### Metin parçası
İşte Türkiye’nin Eğitim Atlası!

İşte Türkiye’nin Eğitim Atlası!

TEDMEM'in hazırladığı Türkiye'nin Eğitim Atlası, eğitim sistemindeki aksaklıkları gözler önüne seriyor.

Türk Eğitim Derneği’nin (TED) düşünce kuruluşu TEDMEM tarafından hazırlanan ve Türkiye eğitim sistemini makro düzeyde genel bir bakış açısıyla değerlendirmek isteyen araştırmacılar ve eğitimle ilgilenenler için bir kaynak olarak planlanan Türkiye Eğitim Atlası, basın toplantısıyla tanıtıldı.
Toplantıya, TEDMEM Direktörü Prof. Dr. Ziya Selçuk ve TED Genel Başkanı Selçuk Pehlivanoğlu katıldı.
Atlas, her yıl düzenli olarak yayımlanan Milli Eğitim Bakanlığı (MEB) Örgün Eğitim İstatistikleri’nin yanı sıra yükseköğretim istatistikleri, Uluslararası Öğrenci Değerlendirme Programı (PISA), Uluslararası Matematik ve Fen Eğilimleri Araştırması (TIMSS) ve OECD Education at a Glance (Bir Bakışta Eğitim) gibi kaynaklardan öne çıkan bilgileri içeriyor.

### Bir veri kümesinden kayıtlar
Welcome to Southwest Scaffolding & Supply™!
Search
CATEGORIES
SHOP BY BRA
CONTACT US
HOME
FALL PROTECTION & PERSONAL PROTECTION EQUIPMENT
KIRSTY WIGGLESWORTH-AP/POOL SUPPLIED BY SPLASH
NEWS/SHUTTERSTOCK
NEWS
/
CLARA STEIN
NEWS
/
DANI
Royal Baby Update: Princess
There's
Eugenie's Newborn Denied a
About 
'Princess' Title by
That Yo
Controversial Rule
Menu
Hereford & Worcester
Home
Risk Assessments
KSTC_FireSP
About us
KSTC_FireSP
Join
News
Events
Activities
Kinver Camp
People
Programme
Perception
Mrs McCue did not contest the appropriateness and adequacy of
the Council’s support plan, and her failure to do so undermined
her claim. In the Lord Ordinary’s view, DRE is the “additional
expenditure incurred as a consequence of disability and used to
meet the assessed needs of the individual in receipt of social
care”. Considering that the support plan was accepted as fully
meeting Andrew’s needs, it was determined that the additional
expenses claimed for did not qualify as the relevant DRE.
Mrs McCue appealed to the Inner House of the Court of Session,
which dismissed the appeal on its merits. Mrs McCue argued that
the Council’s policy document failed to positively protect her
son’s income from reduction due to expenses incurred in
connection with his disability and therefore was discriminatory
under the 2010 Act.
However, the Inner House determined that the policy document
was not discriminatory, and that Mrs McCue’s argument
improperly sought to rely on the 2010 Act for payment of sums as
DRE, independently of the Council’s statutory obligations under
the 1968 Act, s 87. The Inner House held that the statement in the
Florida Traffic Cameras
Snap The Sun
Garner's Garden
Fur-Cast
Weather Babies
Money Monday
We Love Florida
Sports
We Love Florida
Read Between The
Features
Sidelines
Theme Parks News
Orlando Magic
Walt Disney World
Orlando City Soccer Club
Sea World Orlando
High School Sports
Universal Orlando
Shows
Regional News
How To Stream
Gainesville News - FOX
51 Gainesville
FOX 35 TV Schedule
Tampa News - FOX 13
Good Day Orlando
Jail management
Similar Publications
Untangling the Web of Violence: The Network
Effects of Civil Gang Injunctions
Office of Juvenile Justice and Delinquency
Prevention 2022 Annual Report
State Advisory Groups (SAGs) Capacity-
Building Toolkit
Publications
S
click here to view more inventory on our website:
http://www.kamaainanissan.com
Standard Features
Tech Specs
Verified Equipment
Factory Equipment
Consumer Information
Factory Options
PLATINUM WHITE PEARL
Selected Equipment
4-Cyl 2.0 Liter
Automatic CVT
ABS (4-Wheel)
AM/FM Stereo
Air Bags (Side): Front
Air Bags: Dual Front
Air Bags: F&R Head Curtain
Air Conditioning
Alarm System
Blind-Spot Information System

* * *

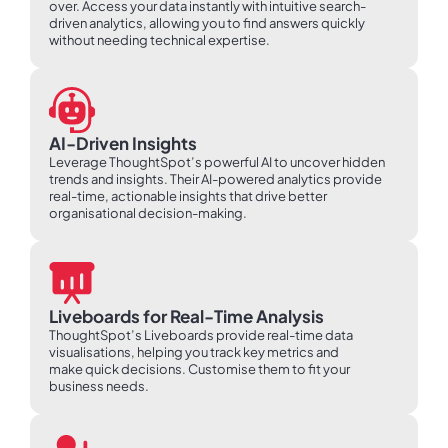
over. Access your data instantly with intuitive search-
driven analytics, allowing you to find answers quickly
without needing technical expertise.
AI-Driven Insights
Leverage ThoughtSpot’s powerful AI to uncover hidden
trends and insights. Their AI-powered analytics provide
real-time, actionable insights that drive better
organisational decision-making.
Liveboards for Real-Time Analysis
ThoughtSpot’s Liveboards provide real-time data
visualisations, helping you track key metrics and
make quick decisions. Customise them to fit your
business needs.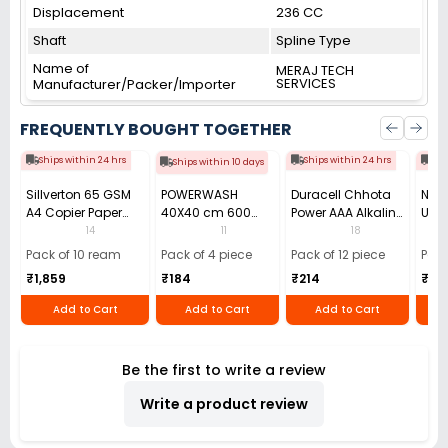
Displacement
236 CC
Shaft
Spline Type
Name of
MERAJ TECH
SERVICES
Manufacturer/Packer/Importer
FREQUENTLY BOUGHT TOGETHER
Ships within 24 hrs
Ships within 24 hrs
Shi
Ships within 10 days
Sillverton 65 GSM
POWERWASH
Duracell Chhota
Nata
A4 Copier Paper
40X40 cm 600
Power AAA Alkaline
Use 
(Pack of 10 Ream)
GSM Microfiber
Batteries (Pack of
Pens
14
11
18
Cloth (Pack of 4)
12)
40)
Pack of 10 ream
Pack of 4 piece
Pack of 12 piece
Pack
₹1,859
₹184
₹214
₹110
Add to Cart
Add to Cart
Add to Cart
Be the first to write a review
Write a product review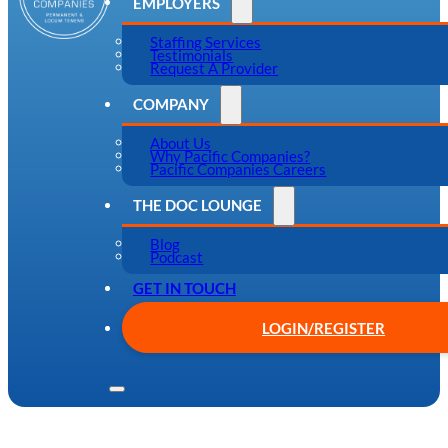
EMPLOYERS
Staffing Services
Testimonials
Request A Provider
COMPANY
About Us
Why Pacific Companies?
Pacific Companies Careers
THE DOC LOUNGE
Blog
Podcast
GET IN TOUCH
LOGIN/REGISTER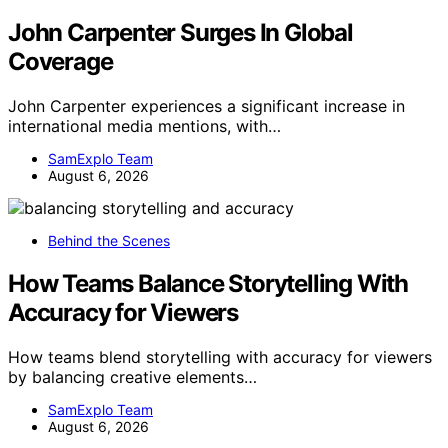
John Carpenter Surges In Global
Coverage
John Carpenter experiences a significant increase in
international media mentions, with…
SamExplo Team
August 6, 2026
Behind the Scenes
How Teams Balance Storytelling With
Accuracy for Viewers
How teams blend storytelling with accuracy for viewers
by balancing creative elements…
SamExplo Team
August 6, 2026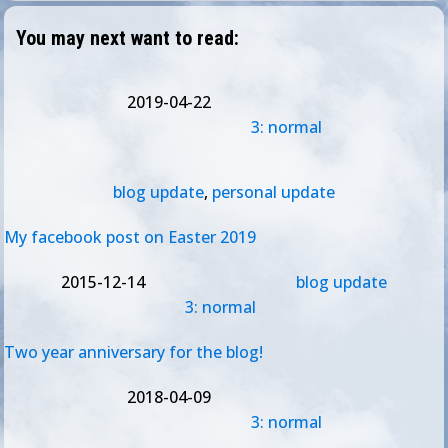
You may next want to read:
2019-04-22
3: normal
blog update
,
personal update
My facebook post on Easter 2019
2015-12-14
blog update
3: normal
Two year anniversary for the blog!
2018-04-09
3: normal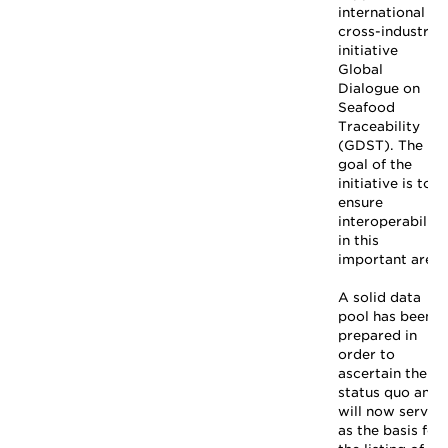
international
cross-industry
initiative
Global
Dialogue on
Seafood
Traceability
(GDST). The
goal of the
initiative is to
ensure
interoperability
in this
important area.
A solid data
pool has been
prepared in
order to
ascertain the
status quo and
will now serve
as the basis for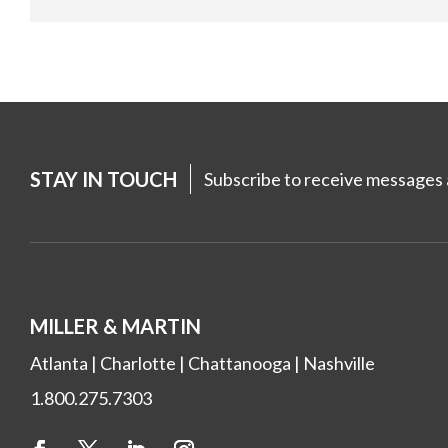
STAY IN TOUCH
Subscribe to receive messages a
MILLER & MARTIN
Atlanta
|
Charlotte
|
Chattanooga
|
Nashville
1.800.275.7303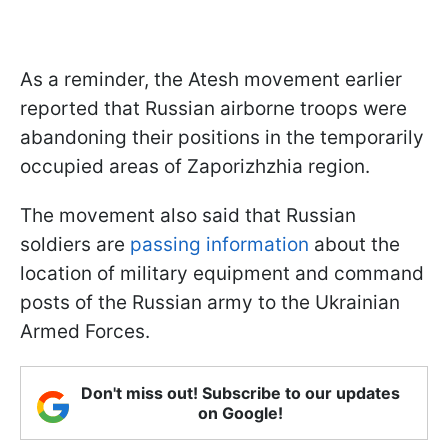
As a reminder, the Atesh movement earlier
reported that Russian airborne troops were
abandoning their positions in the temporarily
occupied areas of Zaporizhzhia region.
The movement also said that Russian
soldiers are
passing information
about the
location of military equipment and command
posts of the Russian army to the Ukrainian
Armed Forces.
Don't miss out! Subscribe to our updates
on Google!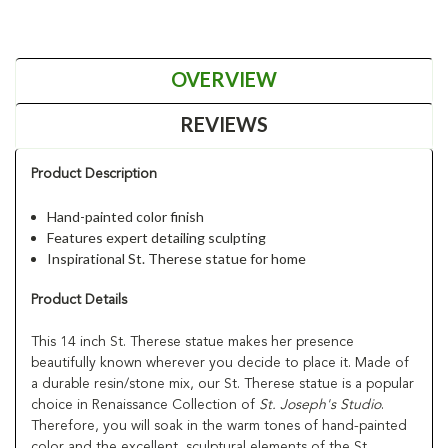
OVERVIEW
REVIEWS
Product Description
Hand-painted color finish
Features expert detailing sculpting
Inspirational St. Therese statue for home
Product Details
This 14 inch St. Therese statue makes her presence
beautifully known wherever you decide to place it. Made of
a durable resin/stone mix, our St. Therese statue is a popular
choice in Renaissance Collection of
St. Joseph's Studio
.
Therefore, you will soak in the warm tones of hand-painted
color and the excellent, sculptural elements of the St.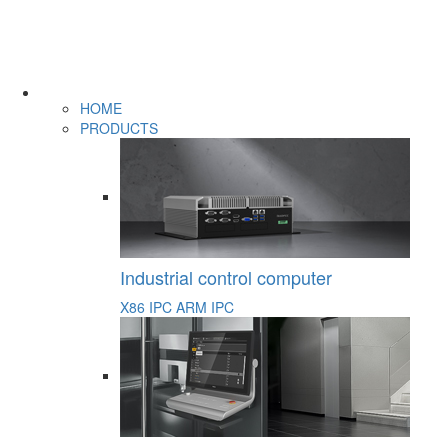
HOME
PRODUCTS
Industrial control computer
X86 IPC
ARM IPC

---

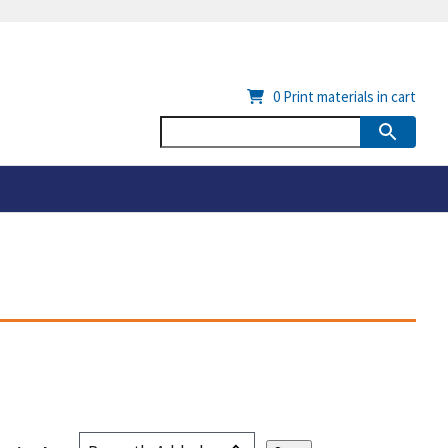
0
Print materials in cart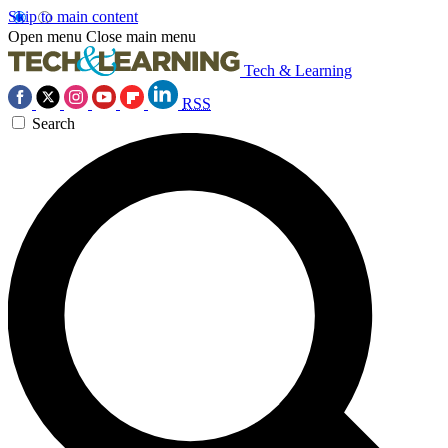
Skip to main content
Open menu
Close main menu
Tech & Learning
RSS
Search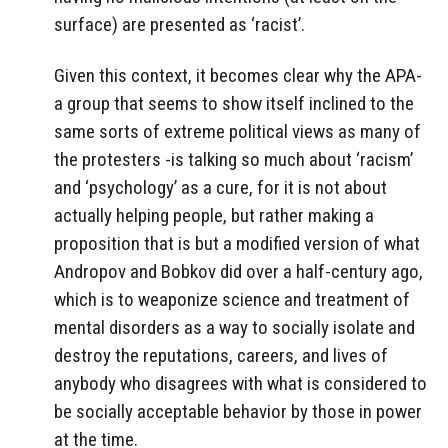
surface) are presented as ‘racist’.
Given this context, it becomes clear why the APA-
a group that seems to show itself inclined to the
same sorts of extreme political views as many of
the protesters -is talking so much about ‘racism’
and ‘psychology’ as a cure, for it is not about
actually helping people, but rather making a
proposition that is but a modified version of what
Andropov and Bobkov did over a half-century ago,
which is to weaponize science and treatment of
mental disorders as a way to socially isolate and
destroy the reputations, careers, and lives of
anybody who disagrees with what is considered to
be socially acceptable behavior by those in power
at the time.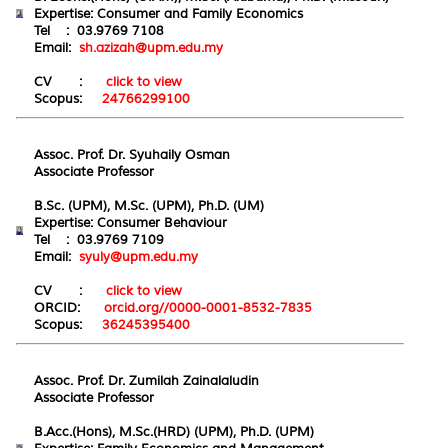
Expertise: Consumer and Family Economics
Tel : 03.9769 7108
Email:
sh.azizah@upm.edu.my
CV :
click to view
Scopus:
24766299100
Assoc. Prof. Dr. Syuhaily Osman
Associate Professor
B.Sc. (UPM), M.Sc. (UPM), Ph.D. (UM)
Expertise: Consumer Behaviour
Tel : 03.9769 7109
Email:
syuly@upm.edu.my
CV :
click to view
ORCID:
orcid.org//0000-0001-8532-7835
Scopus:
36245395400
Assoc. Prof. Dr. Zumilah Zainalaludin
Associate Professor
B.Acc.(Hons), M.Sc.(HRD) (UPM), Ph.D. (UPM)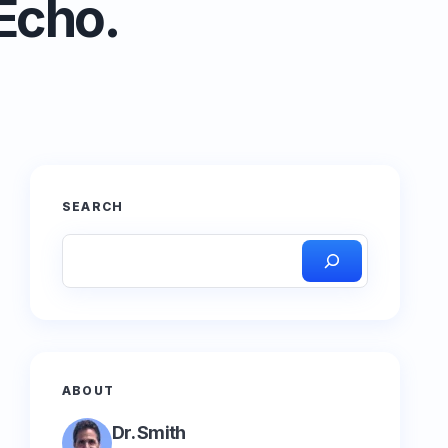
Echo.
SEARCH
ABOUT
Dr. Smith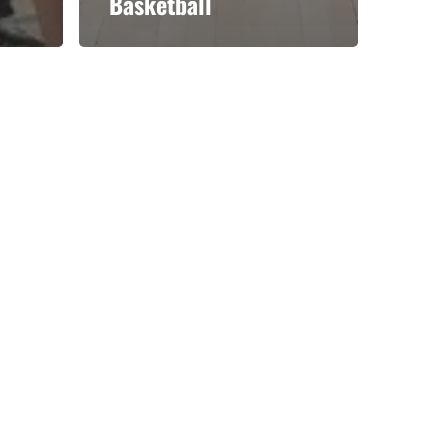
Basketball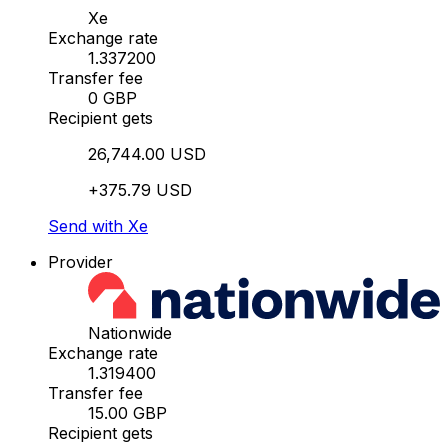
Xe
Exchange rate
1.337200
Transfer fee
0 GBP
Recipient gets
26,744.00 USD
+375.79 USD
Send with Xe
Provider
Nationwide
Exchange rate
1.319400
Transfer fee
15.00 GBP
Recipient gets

### Yapılacaklar
1. Eğitim atlası metnine göre tanıtım için düzenlenen basın toplantısına kimler katıldı?
2. Eğitim atlası metninde "Atlas, her yıl" ifadesinden "çıkan bilgileri içeriyor." ifadesine kadar olan bölümü, "öne çıkan" ifadesini "seçilmiş" olarak değiştirip yeniden yazın.

### Beklenen sonuçlar
1. TEDMEM Direktörü Prof. Dr. Ziya Selçuk ve TED Genel Başkanı Selçuk Pehlivanoğlu katıldı.

2.
Atlas, her yıl düzenli olarak yayımlanan Milli Eğitim Bakanlığı (MEB) Örgün Eğitim İstatistikleri’nin yanı sıra yükseköğretim istatistikleri, Uluslararası Öğrenci Değerlendirme Programı (PISA), Uluslararası Matematik ve Fen Eğilimleri Araştırması (TIMSS) ve OECD Education at a Glance (Bir Bakışta Eğitim) gibi kaynaklardan seçilmiş bilgileri içeriyor.